Les Bleus mangent du petit suisse

Les Bleus ont inscrit trois buts en power-play. (Reuters)

Les Bleus ont inscrit trois buts en power-play. (Reuters)

L’équipe de France, qui restait sur deux lourdes mais inévitables défaites contre le Canada et la Finlande, a fait un grand pas vers le maintien parmi l’élite en dominant la Suisse (4-2), samedi à Helsinki, au premier tour du Mondial 2012. S’ils se sont fait peur dans le deuxième tiers-temps, les Bleus ont été très efficaces en supériorité numérique et ont pu compter sur un Cristobal Huet héroïque.

Non, Cristobal Huet n’est pas fini. Le gardien français, annoncé sur le déclin en Suisse après sa saison à Fribourg-Gottéron, a prouvé samedi face à la Nati qu’il avait encore tout son talent. Auteur d’une quarantaine d’arrêts, l’ancien champion NHL avec les Chicago Blackhawks a écoeuré les attaquants adverses, notamment en fin de match lorsque les Helvètes ont poussé pour revenir au score, et permis aux Bleus de l’emporter (4-2), lors de ce premier tour du championnat du monde 2012.

Une victoire, presque un exploit même étant donné que les Français n’avaient plus battu leur voisin alpestre depuis douze ans, qui les rapproche du maintien et préserve leurs chances de qualification en quarts de finale. Après leurs deux lourdes mais inévitables défaites contre le Canada (2-7) et la Finlande (1-7), les Tricolores avaient des choses à se prouver, notamment que leur potentiel offensif était bien réel. Et les Suisses, souvent pénalisés, leur ont donné l’occasion de se rassurer.
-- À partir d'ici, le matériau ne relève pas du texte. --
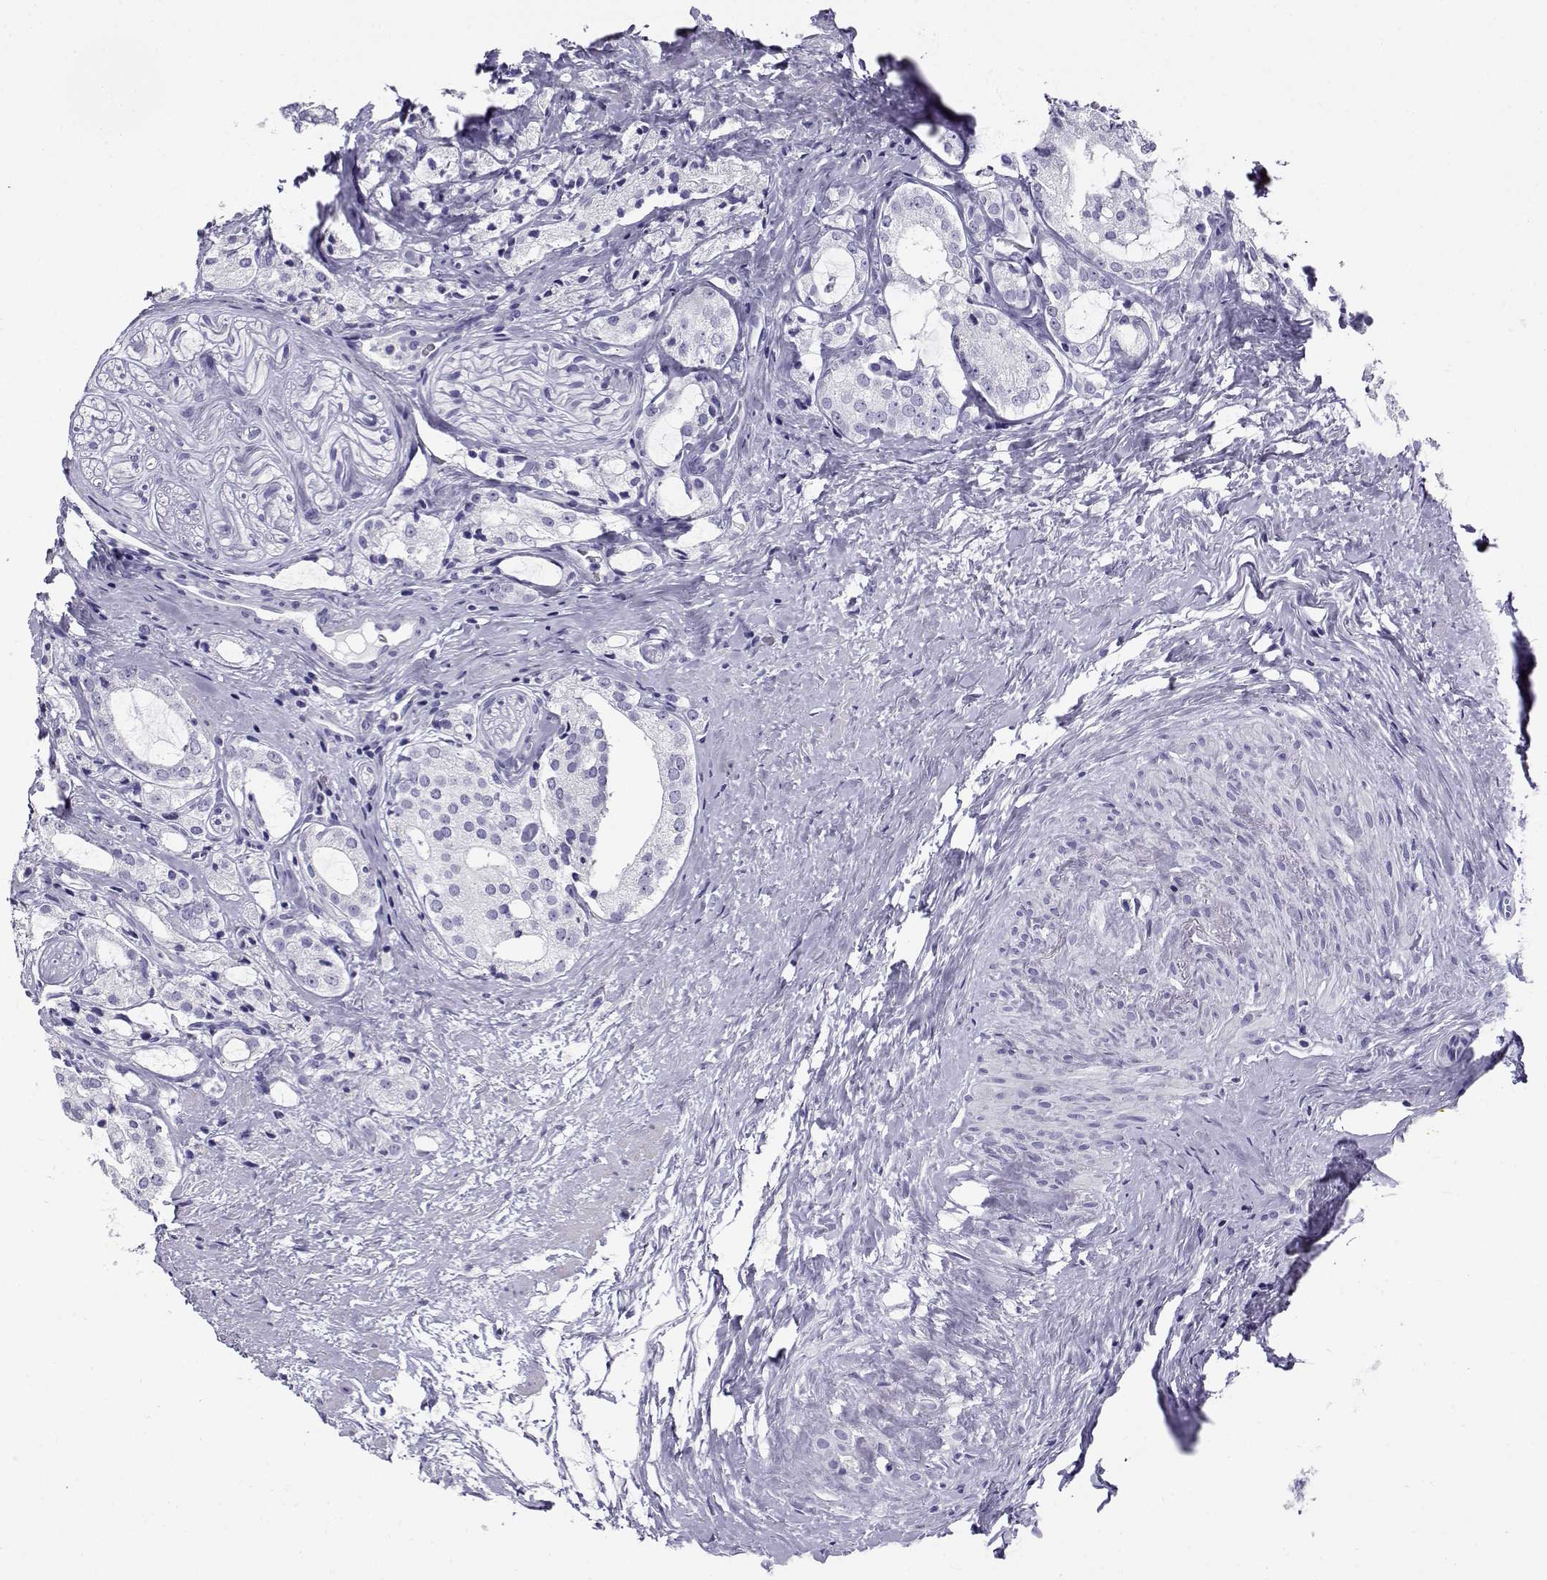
{"staining": {"intensity": "negative", "quantity": "none", "location": "none"}, "tissue": "prostate cancer", "cell_type": "Tumor cells", "image_type": "cancer", "snomed": [{"axis": "morphology", "description": "Adenocarcinoma, NOS"}, {"axis": "topography", "description": "Prostate"}], "caption": "The photomicrograph exhibits no significant expression in tumor cells of adenocarcinoma (prostate).", "gene": "CABS1", "patient": {"sex": "male", "age": 66}}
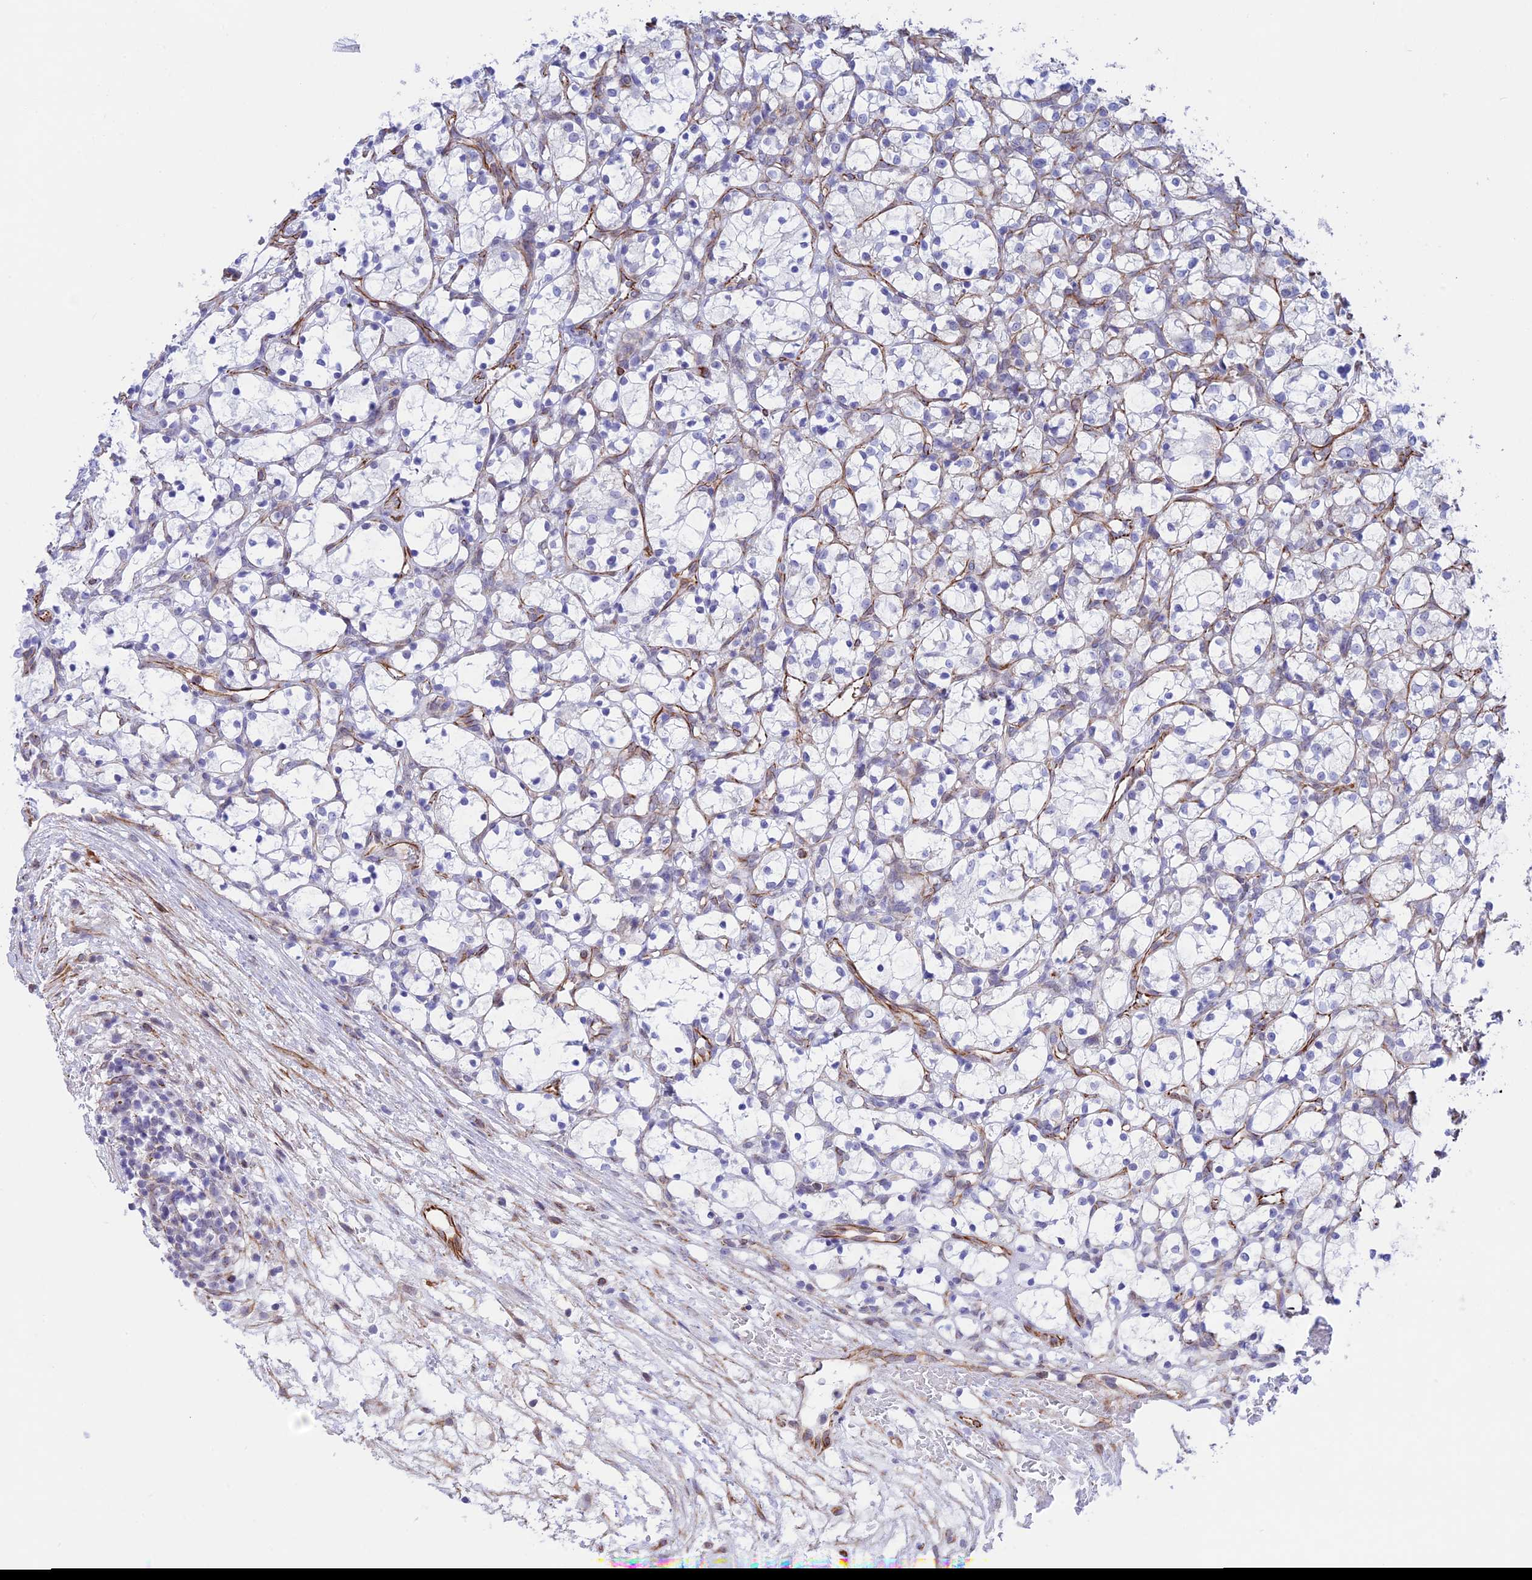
{"staining": {"intensity": "negative", "quantity": "none", "location": "none"}, "tissue": "renal cancer", "cell_type": "Tumor cells", "image_type": "cancer", "snomed": [{"axis": "morphology", "description": "Adenocarcinoma, NOS"}, {"axis": "topography", "description": "Kidney"}], "caption": "Human renal cancer (adenocarcinoma) stained for a protein using IHC demonstrates no staining in tumor cells.", "gene": "ZNF652", "patient": {"sex": "female", "age": 69}}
Les joueurs de Dave Henderson ont très bien entamé cette rencontre. Sans un excellent Cristobal Huet, très sollicité dans le premier tiers-temps, la donne aurait sans doute été différente mais en tant que joueur majeur, le gardien tricolore a répondu présent et cela a rassuré ses coéquipiers. Qui ont fini par trouver l’ouverture en supériorité numérique, suite aux deux minutes de pénalité prises par Matthias Bieber, grâce à Yohann Auvitu, bien servi par Laurent Meunier et Kevin Hecquefeuille (1-0, 17e). Un but mérité qui a définitivement libéré les Français. Ainsi, après un bon travail de Charles Bertrand derrière la cage suisse, Teddy Da Costa a-t-il doublé la mise (2-0, 32e).

Da Costa se rattrape

Mais paradoxalement, c’est après ce deuxième but que les Bleus se sont mis à subir, à moins bien ressortir le palet. La Nati en a profité pour pousser et Damien Brunner n’a pas tardé à relancer le suspense (1-2, 33e). Preuve de la soudaine fébrilité tricolore, Stéphane Da Costa, sur une action a priori anodine dans sa zone défensive, a tardé à sortir le puck. Une erreur qui s’est payée paie cash puisqu’elle a aussitôt été exploitée par l’incontournable Damien Brunner qui, après un joli relais avec Kevin Romy, a trompé Cristobal Huet pour la deuxième fois (2-2, 35e), détruisant en moins de trois minutes tous les efforts adverses.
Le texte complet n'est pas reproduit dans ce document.